We study dynamical chiral symmetry breaking for quarks in the fundamental representation of SU(N _c) for the N _f number of light quark flavors. We also investigate the phase diagram of quantum chromodynamics at finite temperature T and/or in the presence of a constant external magnetic field eB. The unified formalism for this analysis is provided by a symmetry-preserving Schwinger–Dyson equation treatment of a vector vector contact interaction model which encodes several well-established features of quantum chromodynamics to mimic the latter as closely as possible. Deconfinement and chiral symmetry restoration are triggered above a critical value of N _f at T = 0 = eB. On the other hand, increasing temperature itself screens strong interactions, thus ensuring that a smaller value of N _f is sufficient to restore chiral symmetry at higher temperatures. We also observe the well-known phenomenon of magnetic catalysis for a strong enough magnetic field. However, we note that if the effective coupling strength of the model decreases as a function of magnetic field, it can trigger inverse magnetic catalysis in a certain window of this functional dependence. Our model allows for the simultaneous onset of dynamical chiral symmetry breaking and confinement for each case. Qualitative as well as quantitative predictions of our simple but effective model are in reasonably satisfactory agreement with lattice results and other reliable and refined predictions based upon intricate continuum studies of quantum chromodynamics.

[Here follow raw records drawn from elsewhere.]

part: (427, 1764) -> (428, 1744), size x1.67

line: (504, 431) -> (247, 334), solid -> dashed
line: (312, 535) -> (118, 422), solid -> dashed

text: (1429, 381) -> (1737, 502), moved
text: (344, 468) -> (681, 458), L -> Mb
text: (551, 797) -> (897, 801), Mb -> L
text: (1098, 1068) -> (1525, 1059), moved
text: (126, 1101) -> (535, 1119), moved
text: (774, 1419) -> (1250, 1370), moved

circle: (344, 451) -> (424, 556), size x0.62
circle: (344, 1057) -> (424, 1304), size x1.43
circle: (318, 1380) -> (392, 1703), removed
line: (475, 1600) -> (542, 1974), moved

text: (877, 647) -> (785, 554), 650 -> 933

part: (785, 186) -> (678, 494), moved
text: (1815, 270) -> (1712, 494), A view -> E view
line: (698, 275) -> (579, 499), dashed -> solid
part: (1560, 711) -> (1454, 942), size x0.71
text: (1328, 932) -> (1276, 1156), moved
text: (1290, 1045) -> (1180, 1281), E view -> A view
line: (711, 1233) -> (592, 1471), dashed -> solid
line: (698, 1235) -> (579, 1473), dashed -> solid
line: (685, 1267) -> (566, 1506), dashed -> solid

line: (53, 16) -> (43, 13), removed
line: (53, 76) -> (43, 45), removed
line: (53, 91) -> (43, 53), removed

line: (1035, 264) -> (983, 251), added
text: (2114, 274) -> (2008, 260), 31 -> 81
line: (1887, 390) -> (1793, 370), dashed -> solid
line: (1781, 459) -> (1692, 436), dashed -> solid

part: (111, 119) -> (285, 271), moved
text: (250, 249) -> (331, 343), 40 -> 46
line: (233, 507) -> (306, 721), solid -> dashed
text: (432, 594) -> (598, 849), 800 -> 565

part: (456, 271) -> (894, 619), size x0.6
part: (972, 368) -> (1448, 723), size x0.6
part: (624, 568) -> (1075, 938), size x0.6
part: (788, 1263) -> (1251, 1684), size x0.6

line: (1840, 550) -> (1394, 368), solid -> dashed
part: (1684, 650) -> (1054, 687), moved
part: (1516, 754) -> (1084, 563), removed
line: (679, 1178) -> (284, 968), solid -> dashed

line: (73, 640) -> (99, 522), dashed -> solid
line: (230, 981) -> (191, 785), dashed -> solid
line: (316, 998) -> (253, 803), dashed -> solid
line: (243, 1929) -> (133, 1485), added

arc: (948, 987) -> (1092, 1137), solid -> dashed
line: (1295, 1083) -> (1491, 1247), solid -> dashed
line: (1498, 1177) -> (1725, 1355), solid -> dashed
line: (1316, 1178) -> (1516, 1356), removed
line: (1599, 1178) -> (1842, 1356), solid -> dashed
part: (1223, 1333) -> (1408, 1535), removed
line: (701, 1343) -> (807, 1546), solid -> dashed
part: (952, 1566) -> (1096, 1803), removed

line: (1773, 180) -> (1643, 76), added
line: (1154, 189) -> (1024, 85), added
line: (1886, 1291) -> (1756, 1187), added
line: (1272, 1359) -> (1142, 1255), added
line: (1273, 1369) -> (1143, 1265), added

我们在SU ( N _c )的基本表示中研究了夸克的动力学手征对称性破缺，其中N _f数为轻夸克味。我们还研究了在有限温度T和/或存在恒定外部磁场eB的情况下量子色动力学的相图。这种分析的统一形式是由向量矢量接触相互作用模型的对称保持 Schwinger-Dyson 方程处理提供的，该模型编码了量子色动力学的几个完善的特征，以尽可能接近地模拟后者。在N _f的临界值以上触发解除约束和手性对称性恢复在T = 0 = eB。另一方面，升高温度本身会屏蔽强相互作用，从而确保较小的N _f值足以在较高温度下恢复手性对称性。对于足够强的磁场，我们还观察到了众所周知的磁催化现象。然而，我们注意到，如果模型的有效耦合强度随着磁场的变化而降低，它可以在这种函数依赖性的某个窗口内触发逆磁催化。我们的模型允许在每种情况下同时发生动态手征对称性破坏和限制。我们简单但有效的模型的定性和定量预测与基于量子色动力学的复杂连续研究的晶格结果和其他可靠和精确的预测相当令人满意。